Excerpted passage →
*-*-*

Paul Bonga Bonga

Personal information
- Date of birth: 25 April 1933 (age 93)
- Place of birth: Ebonda, Belgian Congo
- Position: Midfielder

Senior career*
- Years: Team / Apps / (Gls)
- 1952–1954: Union
- 1954–1957: Motema Pembe
- 1957–1963: Standard Liège
- 1963–1967: Charleroi

= Paul Bonga Bonga =

Congolese footballer (born 1933)

Paul Bonga Bonga (born 25 April 1933) is a Congolese footballer of the 1950s and 1960s. A midfielder, he rose to prominence during his time in Belgium at Standard Liège and was perhaps best remembered as the first African footballer to be selected in the World Soccer Magazine world XI, when he was chosen in 1961.

==Career==
Bonga was born in Ebonda. He started playing football barefoot, in 1948 for the Golden Lion and then for Sporting, St. Anne College team. In 1950, he joined Union and put on his first boots. He was transferred in 1952 to Daring Club Motema Pembe. In 1956, while on a European tour, he was noticed by sports journalists, particularly for his match against the Standard Liège. In late 1957 he was invited to Standard, and became Belgian champion in the seasons of 1958–1960.

*-*-*

Data excerpts →

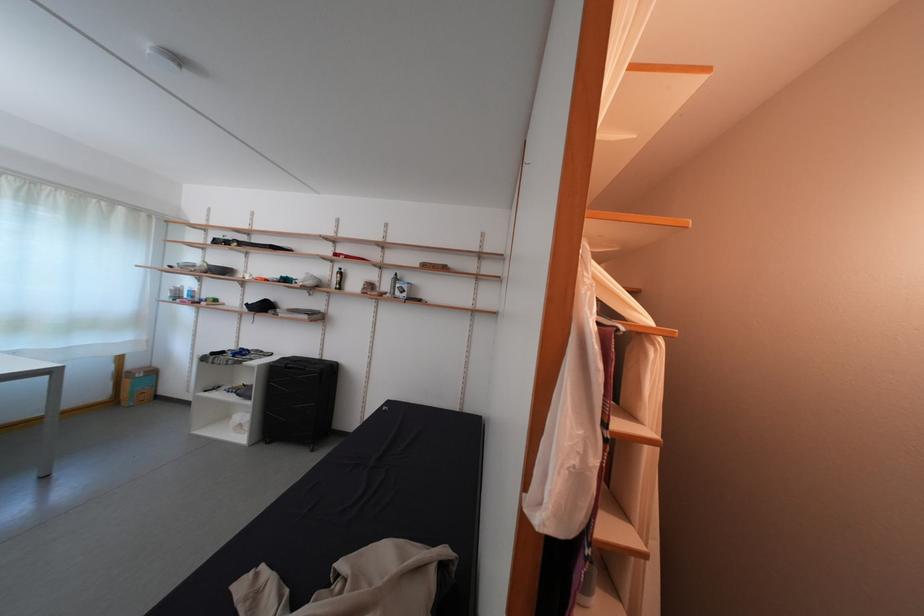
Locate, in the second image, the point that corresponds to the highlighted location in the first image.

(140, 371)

*-*-*

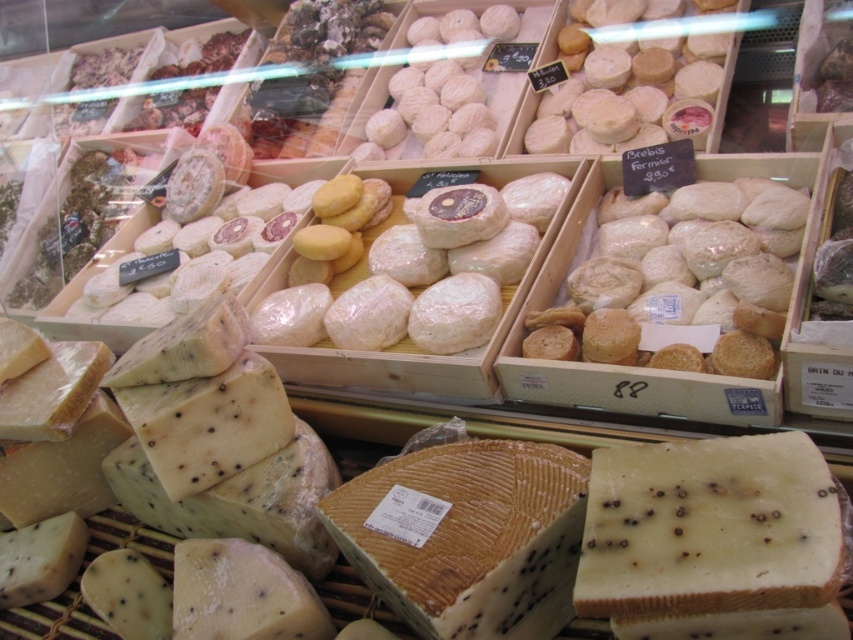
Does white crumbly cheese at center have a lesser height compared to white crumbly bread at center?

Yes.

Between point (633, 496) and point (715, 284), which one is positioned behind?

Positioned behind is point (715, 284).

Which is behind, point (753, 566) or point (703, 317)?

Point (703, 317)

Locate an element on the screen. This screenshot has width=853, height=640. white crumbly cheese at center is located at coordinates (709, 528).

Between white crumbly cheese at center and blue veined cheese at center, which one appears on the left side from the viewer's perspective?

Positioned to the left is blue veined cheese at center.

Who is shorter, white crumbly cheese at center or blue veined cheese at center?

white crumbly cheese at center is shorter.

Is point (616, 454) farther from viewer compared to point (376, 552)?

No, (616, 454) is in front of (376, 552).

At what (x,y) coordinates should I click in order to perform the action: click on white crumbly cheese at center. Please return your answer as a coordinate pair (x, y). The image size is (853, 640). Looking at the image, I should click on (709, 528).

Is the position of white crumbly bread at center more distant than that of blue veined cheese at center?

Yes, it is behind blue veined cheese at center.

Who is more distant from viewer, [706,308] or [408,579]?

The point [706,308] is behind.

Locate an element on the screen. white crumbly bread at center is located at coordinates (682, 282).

*-*-*

About this exercise →
Please say whether each statement below agrees with the article on Paul Bonga Bonga, answering yes or no and quoting the words of the article that decide it.
1. He began playing football barefoot in 1948.
2. He was chosen for the World Soccer Magazine world XI in 1963.
3. He became Belgian champion while playing for Charleroi.

Solution →
1. Yes: "He started playing football barefoot, in 1948 for the Golden Lion"
2. No: "when he was chosen in 1961"
3. No: "he was invited to Standard, and became Belgian champion in the seasons of 1958–1960"